Temporary marriages with Indonesian women on rise
P.K. Abdul Ghafour | Arab News
JEDDAH: A large number of Saudis are engaging in temporary marriages with Indonesian women with the intention of divorcing them.
“Such marriages are likely to increase if Islamic scholars fail to give a clear ruling prohibiting them,” said Khaled Al-Arrak, director of Saudi affairs at the Saudi Embassy in Jakarta.
He said most Saudis were engaged in such marriages without realizing their consequences. “Some poor Indonesians marry off their girls to Saudis hoping it would put an end to their poverty and miseries. If the Council of Senior Islamic Scholars does not ban this type of marriages, things will go out of control,” Al-Arrak warned.

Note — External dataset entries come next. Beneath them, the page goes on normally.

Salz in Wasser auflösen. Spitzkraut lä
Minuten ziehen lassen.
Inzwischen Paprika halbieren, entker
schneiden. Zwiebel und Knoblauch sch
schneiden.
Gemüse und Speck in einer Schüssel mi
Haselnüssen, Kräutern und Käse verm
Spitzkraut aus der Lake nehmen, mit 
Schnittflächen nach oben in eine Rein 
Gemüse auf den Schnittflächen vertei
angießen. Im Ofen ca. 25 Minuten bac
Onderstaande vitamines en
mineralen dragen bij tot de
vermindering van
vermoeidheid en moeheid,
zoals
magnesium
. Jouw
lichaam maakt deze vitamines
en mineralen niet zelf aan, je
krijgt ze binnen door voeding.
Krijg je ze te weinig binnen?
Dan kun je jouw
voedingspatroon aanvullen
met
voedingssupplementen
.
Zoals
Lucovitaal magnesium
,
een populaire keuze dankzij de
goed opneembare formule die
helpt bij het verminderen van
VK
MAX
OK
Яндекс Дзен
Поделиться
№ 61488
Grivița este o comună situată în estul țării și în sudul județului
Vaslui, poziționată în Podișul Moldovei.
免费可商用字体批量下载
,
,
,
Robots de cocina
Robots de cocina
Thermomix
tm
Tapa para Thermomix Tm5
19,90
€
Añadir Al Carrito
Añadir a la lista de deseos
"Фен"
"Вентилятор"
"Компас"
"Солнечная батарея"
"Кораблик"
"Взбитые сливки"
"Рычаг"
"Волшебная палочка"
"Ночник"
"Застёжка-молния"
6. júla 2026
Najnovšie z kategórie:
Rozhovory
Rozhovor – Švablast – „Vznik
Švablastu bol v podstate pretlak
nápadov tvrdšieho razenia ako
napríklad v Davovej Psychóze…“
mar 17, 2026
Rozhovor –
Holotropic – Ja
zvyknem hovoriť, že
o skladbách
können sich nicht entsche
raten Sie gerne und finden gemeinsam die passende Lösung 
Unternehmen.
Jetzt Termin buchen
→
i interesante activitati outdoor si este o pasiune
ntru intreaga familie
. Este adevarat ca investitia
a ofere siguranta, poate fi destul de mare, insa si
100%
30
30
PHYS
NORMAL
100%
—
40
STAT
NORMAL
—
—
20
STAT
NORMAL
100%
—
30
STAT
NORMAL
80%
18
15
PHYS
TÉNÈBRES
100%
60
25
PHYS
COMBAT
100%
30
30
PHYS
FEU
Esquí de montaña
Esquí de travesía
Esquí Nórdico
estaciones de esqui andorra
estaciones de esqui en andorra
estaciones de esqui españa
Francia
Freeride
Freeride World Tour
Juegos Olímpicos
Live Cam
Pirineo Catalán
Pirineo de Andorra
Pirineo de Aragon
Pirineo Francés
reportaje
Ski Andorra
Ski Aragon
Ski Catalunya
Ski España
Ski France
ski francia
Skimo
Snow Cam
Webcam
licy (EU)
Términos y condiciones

There are so many offices in Indonesia that facilitate such marriages, Al-Watan Arabic daily said. The marriage takes place in the presence of witnesses and a man posing as the father of the bride.
These women do not know that their marriages would end within a few days and that they would have to bear children of people who would abandon them.
Last year, the Saudi Embassy in Jakarta received 82 calls regarding children of Saudis who had married Indonesian women and then abandoned them. “We have received 18 such calls from abandoned Indonesian wives of Saudis and their children this year so far,” Al-Arrak said.
The Saudi Embassy official said that the cases registered with the embassy accounted for only 20 percent of such marriages that have actually taken place.
Aysha Noor, 22, an Indonesian woman from Sikka Bhumi, 160 km east of Jakarta, said her parents married her to a young Saudi man when she was 16, thinking it would be a blessing for the family and end their poverty.
“We in Indonesia consider people of Makkah and Madinah as blessed ones. The man gave me a dowry of six million Indonesian rupiahs (SR2,024). The dowry helped us to solve some of our economic problems. My family did not know that the man was intending to have a temporary marriage.”
She adds: “After a few days he paid us the remaining amount of three million rupiahs (SR1,011) and left the country.” Noor said she later had a similar marriage with another Saudi before finding a job at a nightclub as a singer and dancer.
There are many women in Indonesia who have similar stories to tell. Some of them find it difficult to look after their children from Saudi husbands. The Saudi Embassy in Jakarta registers such Saudi children and helps them travel to the Kingdom to recognize their fathers but many refuse to accept them.
The embassy also receives visa requests for marriages, particularly for people of special needs and elderly who want to marry Indonesian women. These marriages often fail because the Saudi society treats them as maids and they cannot merge with the society primarily because of language barrier. Such marriages cost between SR5,000 and SR10,000.
S.P. Dharmakirty, consul for information at the Indonesian Consulate in Jeddah, confirmed that temporary marriages involving Saudis were taking place in his country.
“Indonesian authorities have taken appropriate measures to curb this practice,” he told Arab News, adding that some people involved in such illegal marriages have been detained.
The consul also pointed out that the marriage of some Indonesian women with elderly and handicapped Saudis was not legal.
“We face many problems because such marriages are not registered and the women coming from Indonesia use visa for maids to come to the Kingdom,” he said. “Some of them later come to consulate to seek advice,” he added.